标题：A Machine Learning Approach to Identify DNA Replication Proteins from Sequence-Derived Features
作者：Yang, Runtao; Zhang, Chengjin; Gao, Rui; Zhang, Lina
作者机构：[Yang, Runtao; Zhang, Chengjin; Gao, Rui; Zhang, Lina] Shandong Univ, Sch Control Sci & Engn, Jinan 250061, Peoples R China.; [Zhang, Chengjin] Shan 更多
会议名称：IEEE 28th Canadian Conference on Electrical and Computer Engineering (CCECE)
会议日期：MAY 03-06, 2015
来源：2015 IEEE 28TH CANADIAN CONFERENCE ON ELECTRICAL AND COMPUTER ENGINEERING (CCECE)

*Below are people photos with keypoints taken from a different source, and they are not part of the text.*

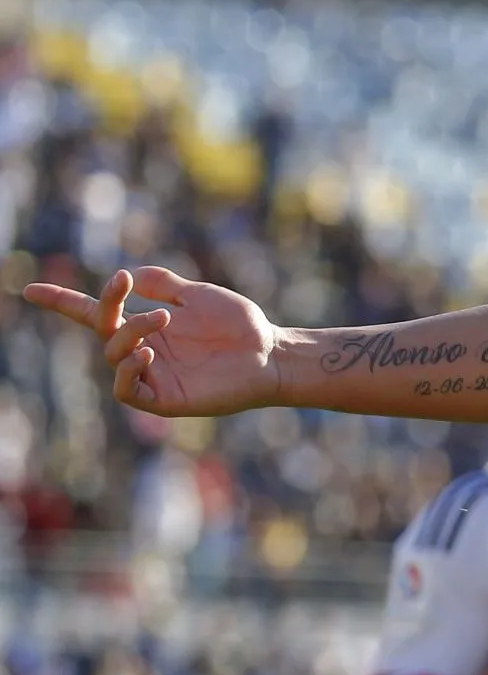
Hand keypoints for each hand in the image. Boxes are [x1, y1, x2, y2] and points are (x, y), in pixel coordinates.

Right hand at [22, 267, 282, 415]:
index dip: (63, 302)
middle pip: (103, 329)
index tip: (29, 290)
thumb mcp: (199, 294)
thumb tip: (129, 275)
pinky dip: (128, 371)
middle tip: (122, 284)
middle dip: (107, 306)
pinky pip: (128, 391)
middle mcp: (143, 350)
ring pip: (114, 356)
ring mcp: (152, 375)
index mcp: (146, 325)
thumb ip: (163, 283)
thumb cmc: (240, 326)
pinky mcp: (165, 399)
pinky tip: (146, 354)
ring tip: (161, 320)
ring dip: (129, 333)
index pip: (96, 314)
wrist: (271, 353)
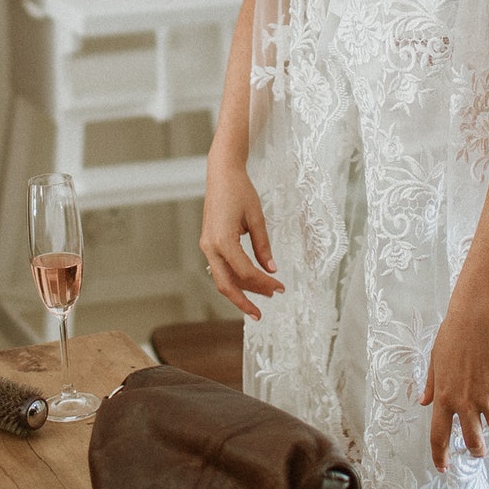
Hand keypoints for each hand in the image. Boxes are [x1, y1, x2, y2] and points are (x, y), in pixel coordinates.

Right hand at [200, 162, 283, 318]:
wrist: (221, 174)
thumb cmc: (240, 191)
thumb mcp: (257, 218)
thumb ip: (263, 246)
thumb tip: (272, 270)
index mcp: (223, 240)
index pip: (246, 272)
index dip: (264, 283)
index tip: (281, 287)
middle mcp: (210, 246)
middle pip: (226, 284)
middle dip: (244, 302)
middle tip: (261, 315)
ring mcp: (207, 245)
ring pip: (222, 278)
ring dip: (241, 290)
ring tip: (263, 296)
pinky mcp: (209, 242)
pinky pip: (220, 268)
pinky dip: (235, 277)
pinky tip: (249, 283)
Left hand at [421, 301, 488, 470]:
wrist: (478, 318)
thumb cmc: (453, 335)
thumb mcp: (435, 360)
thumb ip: (431, 384)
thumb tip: (423, 401)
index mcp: (444, 397)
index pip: (439, 435)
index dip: (441, 455)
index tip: (443, 468)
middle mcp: (466, 403)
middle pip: (473, 441)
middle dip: (477, 450)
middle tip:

摘要：DNA replication, a critical step in cell division and proliferation, is a process of producing two identical replicas from one original DNA molecule. Although great advances have been made in DNA replication research, the detailed mechanism of DNA replication is still unresolved. Faithful DNA replication requires the cooperation of many proteins. Failures in DNA replication leave mutations in the genome, which can cause cancers and other diseases. Therefore, accurately identifying these important DNA replication proteins may assist in understanding the molecular mechanisms of DNA replication and drug development. As the experimental methods are expensive and labor intensive, it is highly desired to develop an accurate computational method for identifying DNA replication proteins. In this paper, a machine learning approach to identify DNA replication proteins has been developed using a Naive Bayes classifier and sequence-derived features. The prediction performance of features extracted from the Reduced Amino Acid Composition (RAAC) and two Pseudo Amino Acid Composition (PseAAC) models is investigated, respectively. Prediction results indicate that the PseAAC (type 2) model yields the best performance. Then, based on the PseAAC (type 2) model, we compare our method with the similarity search method on the independent test dataset. The comparison results reveal that it is feasible to identify DNA replication proteins by machine learning algorithms. The proposed method may provide candidate DNA replication proteins for future experimental verification to assist in understanding the molecular mechanisms of DNA replication and drug development for the treatment of human diseases.